Bundespolizeibeamter schließt Zellentür, © Symbolbild - Foto: Bundespolizei

Vier Körperverletzungsdelikte innerhalb von acht Stunden

Mehrere Gewaltdelikte ereigneten sich am Montag und am Dienstag innerhalb von acht Stunden. Bahnhöfe scheinen dabei Ballungspunkte für derlei Vorfälle zu sein. Die Bundespolizei ermittelt in den vier Fällen.

 


Zwischen dem 29.02. und 01.03. ereigneten sich vier Gewaltdelikte in München. Die Bundespolizei ermittelt wegen Körperverletzung.

 

Am 29.02. um 17.30 Uhr wurde ein 18-Jähriger von einem Ladendetektiv erwischt, als er in einem Drogeriemarkt im Ostbahnhof  einen verpackten Salami-Snack ohne zu bezahlen einsteckte und daraufhin das Geschäft verließ. Dem aufmerksamen Ladendetektiv war dies nicht entgangen. Er stoppte den 18-Jährigen aus der oberbayrischen Gemeinde Schnaitsee und bat ihn, ihm ins Geschäftsbüro zu folgen. Der Jugendliche sträubte sich jedoch dagegen und es kam zu einem Handgemenge, wobei er dem Ladendetektiv einen Schlag mit der Faust auf die Oberlippe verpasste.

 

In einer S8 Richtung Herrsching, war ein 19-Jähriger kurz nach 20 Uhr unterwegs.

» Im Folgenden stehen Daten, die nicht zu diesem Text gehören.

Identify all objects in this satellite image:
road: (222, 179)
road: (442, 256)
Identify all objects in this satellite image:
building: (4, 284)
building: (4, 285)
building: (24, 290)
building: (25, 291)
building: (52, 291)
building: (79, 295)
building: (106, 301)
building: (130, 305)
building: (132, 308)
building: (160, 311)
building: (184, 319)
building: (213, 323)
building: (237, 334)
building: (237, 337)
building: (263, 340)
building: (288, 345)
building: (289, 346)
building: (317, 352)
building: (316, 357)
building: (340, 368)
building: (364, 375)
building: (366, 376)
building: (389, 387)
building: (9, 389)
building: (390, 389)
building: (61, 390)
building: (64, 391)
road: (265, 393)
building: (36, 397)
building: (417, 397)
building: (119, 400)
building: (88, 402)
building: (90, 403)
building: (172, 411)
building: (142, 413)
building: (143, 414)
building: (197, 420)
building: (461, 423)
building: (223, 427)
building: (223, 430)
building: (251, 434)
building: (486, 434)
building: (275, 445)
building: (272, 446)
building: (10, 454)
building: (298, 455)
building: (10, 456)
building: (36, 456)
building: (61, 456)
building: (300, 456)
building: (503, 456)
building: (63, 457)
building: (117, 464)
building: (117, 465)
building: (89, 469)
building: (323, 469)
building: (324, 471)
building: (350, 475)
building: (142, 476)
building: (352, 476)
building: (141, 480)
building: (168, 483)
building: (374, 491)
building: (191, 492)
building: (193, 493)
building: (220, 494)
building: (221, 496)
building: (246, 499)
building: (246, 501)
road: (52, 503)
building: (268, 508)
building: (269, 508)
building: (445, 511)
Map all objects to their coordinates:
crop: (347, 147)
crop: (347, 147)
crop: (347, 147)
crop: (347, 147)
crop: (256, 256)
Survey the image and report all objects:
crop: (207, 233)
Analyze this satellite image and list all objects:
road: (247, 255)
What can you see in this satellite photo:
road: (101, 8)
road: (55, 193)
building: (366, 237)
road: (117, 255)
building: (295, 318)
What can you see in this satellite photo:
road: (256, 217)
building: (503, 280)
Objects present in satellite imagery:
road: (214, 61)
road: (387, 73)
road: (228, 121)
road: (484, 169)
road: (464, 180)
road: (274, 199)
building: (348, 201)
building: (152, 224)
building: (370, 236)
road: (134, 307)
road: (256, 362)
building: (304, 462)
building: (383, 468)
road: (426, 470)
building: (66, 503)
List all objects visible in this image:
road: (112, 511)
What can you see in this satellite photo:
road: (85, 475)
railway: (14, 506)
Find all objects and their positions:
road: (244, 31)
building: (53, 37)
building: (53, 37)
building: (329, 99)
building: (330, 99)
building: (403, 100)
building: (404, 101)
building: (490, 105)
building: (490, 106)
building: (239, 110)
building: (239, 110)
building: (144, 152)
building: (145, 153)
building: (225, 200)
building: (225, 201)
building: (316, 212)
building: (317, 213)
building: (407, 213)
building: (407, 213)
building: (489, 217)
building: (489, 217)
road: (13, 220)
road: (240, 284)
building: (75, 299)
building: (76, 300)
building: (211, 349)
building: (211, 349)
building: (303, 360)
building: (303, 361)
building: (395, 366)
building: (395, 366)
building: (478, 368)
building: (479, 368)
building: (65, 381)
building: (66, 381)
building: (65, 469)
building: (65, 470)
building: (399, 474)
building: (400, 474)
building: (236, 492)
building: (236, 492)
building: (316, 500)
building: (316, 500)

Er hatte seine beschuhten Füße auf einem Sitz abgelegt, woraufhin ihn ein 20-jähriger Bahnsicherheitsmitarbeiter aufforderte, dies zu unterlassen. Es entbrannte ein Streit, weswegen der DB-Mitarbeiter den 19-Jährigen an der nächsten Haltestelle aus dem Zug werfen wollte. Das gelang ihm jedoch nicht, da der 19-Jährige ihn von sich wegstieß. Der Securitymann versetze ihm deswegen einen Schlag ins Gesicht. Nun wird gegen beide wegen wechselseitiger Körperverletzung ermittelt.

 

Um 22.25 Uhr kam es zu einem weiteren Vorfall in einer Gaststätte am Hauptbahnhof. Ein 41-jähriger Marokkaner hatte dort randaliert und sollte von einem Restaurantmitarbeiter aus dem Restaurant geworfen werden. Der Nordwestafrikaner kratzte ihn deswegen, bespuckte ihn mit Essensresten und zog ihn an der Krawatte. Er hatte 1,46 Promille Atemalkohol.

 

Kurz vor 1 Uhr des 1. März wurde ein stark alkoholisierter Tscheche am Hauptbahnhof angetroffen. Um ihn wegen erheblicher Eigengefährdung zu schützen und aufgrund der Witterung wurde er durch eine Streife der Bundespolizei in Schutzgewahrsam genommen und zur Dienststelle am Gleis 26 gebracht. Ein freiwilliger Atemalkoholtest ergab einen Wert von 3,24 Promille. Nach ärztlicher Kontrolle wurde er bis zum Morgen ausgenüchtert.

 

Später, am Hauptbahnhof, gegen 01:30 Uhr des 1. März, soll ein 22-Jähriger aus Garching an der Alz, einem 23-jährigen Ugander am Hauptbahnhof einen 20-€-Schein aus der Hose gezogen und damit weggelaufen sein. Der Bestohlene folgte dem Dieb, den er seit zwei Monaten kennt, bis zum Ausgang Arnulfstraße, um sein Geld zurückzubekommen. Der junge Garchinger versuchte über die Arnulfstraße zu flüchten. Er wurde dabei aber von dem Ostafrikaner festgehalten. Als der Garchinger sich losriss, stürzte er zu Boden. Anschließend kam es zu einem Handgemenge in dessen Folge der Ugander eine leichte Verletzung am linken Daumen erlitt. Bei dem Garchinger wurden 2,01 Promille und beim Ostafrikaner 1,48 Promille Atemalkohol gemessen.